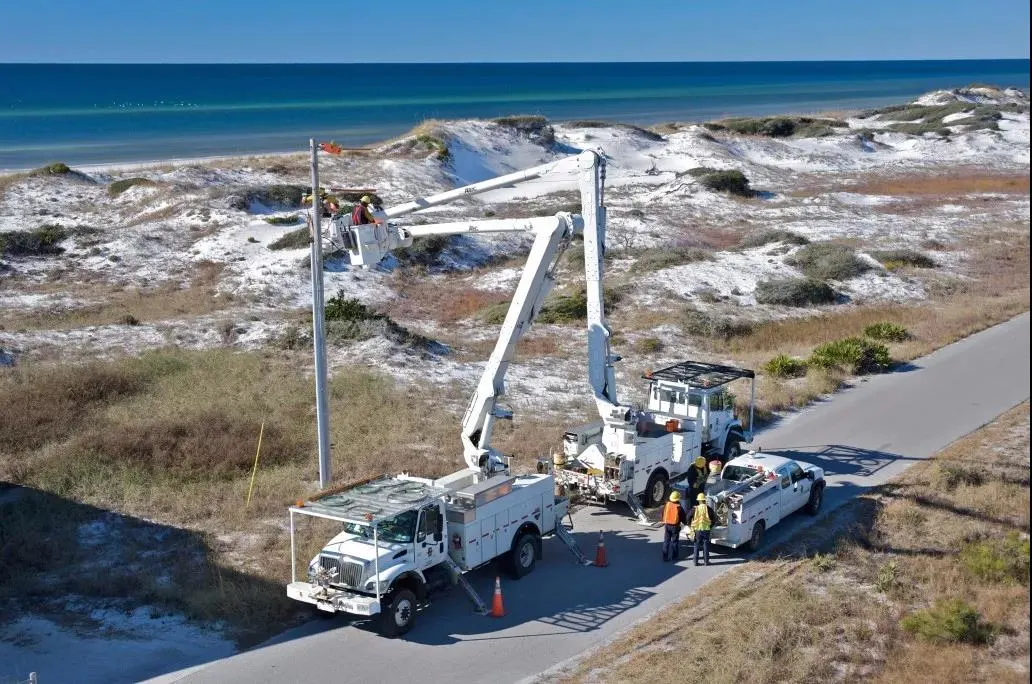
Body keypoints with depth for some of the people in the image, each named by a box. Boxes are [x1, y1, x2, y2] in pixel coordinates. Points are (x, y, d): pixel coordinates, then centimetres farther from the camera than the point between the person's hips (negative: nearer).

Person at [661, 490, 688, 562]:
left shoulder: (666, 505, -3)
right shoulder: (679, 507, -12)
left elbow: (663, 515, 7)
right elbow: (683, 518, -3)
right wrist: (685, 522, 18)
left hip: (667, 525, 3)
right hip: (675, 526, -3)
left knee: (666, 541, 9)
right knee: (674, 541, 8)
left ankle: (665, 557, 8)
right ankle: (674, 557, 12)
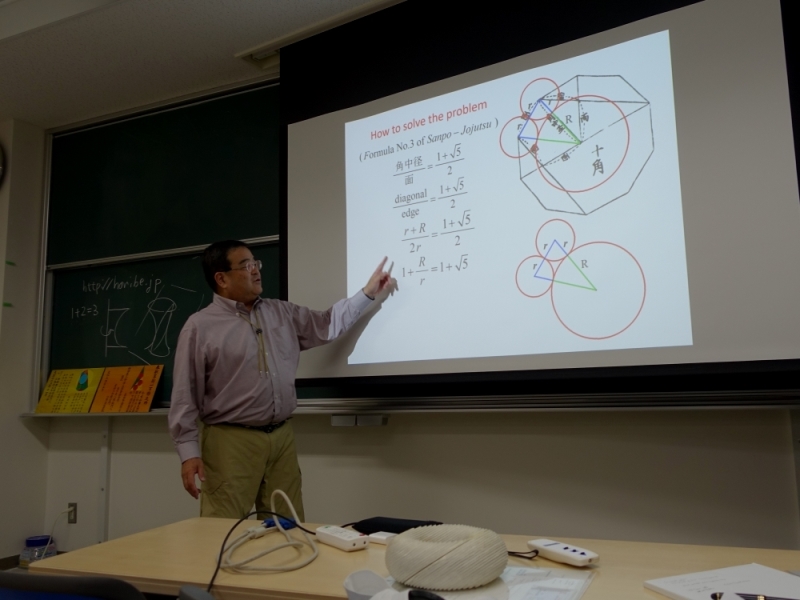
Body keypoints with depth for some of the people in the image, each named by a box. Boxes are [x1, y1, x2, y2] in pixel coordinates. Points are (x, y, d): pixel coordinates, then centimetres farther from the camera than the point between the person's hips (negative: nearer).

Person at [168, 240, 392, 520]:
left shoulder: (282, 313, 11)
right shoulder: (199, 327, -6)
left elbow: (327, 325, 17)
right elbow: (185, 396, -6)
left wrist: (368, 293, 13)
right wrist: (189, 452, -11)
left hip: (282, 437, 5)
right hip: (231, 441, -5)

▶ **TASK DETAILS**
Copy out the data above exactly, from the line that contains "left ankle: (665, 557, 8)" down to the line that contains "left hip: (282, 437, 5)", including both of those lines. Leave the pictures out of your answer.

▶ **RESULT BELOW**
left ankle: (665, 557, 8)
right ankle: (674, 557, 12)
Body keypoints with depth for some of the people in the image, each named by a box. Boxes are [x1, y1, x2, y2] in pixel coordinates. Points are (x, y, d): pixel coordinates, then centimetres farther from the camera than the point between the person's hips (negative: nearer).

Person at [168, 240, 392, 520]:
left shoulder: (282, 313, 11)
right shoulder: (199, 327, -6)
left elbow: (327, 325, 17)
right elbow: (185, 396, -6)
left wrist: (368, 293, 13)
right wrist: (189, 452, -11)
left hip: (282, 437, 5)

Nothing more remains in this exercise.